Sure, any of those providers can (and do, frequently) fail. Still, they are better than you can ever hope to be, especially once you scale past a handful of servers. If you are concerned that they still fail, that's good, yet it's still a problem worst addressed by taking the hardware in house. A much better solution is to build your deployments to be cloud vendor agnostic: Be able to run on AWS or Azure (or both, and maybe a few other friends too) either all the time by default or at the flip of a (frequently tested) switch.

Even building in multi-cloud redundancy is far easier, cheaper, and more reliable than you could ever hope to build from scratch on your own. That's just the reality of modern computing.

There are reasons to build on premises still, but they are few and far between. Especially now that cloud providers are becoming PCI, SOX, and even HIPAA capable and certified.

Comment Re:Murphy says no. (Score 1) 265

Or it's not at all dependent on those factors.

It's much more a matter of how much someone cares to put redundancy in place. Doing it right affects the entire stack: Code architecture, deployment tooling, infrastructure architecture and costing.

It's a large reason why PaaS is gaining momentum: This is all assumed and it ends up being easier to do it the right way (that includes all this) from the start than doing it any other way, given that most all of the boiler plate aspects are already built.
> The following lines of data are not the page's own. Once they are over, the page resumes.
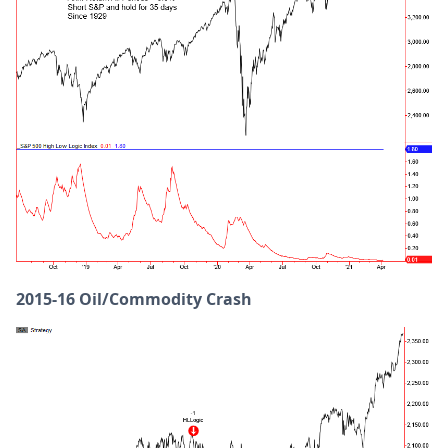
2015-16 Oil/Commodity Crash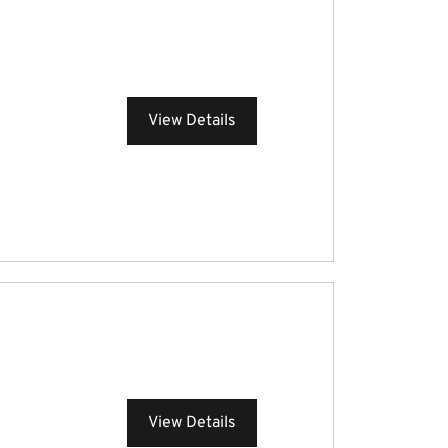
View Details
View Details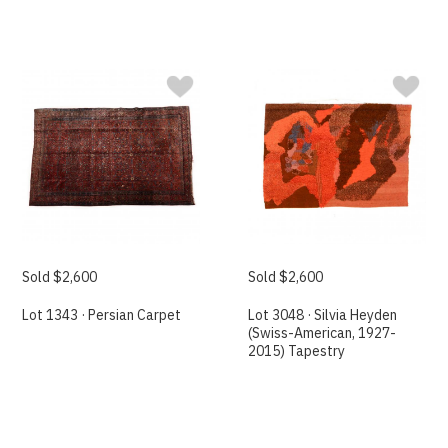
Sold $2,600
Sold $2,600
Lot 1343 · Persian Carpet
Lot 3048 · Silvia Heyden
(Swiss-American, 1927-
2015) Tapestry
If you're building services that still require "regular maintenance windows" in 2014, you're doing it wrong.

Comment Re:What with all the other debris? (Score 1) 200

Extremely unlikely bordering on impossible.

Nearly every possible failure condition would result in the quad-copter falling more or less straight down and into the water.

These things do not glide. Even a partial motor failure would send it tumbling end over end...more or less straight down. When they fail they fall out of the sky like a rock.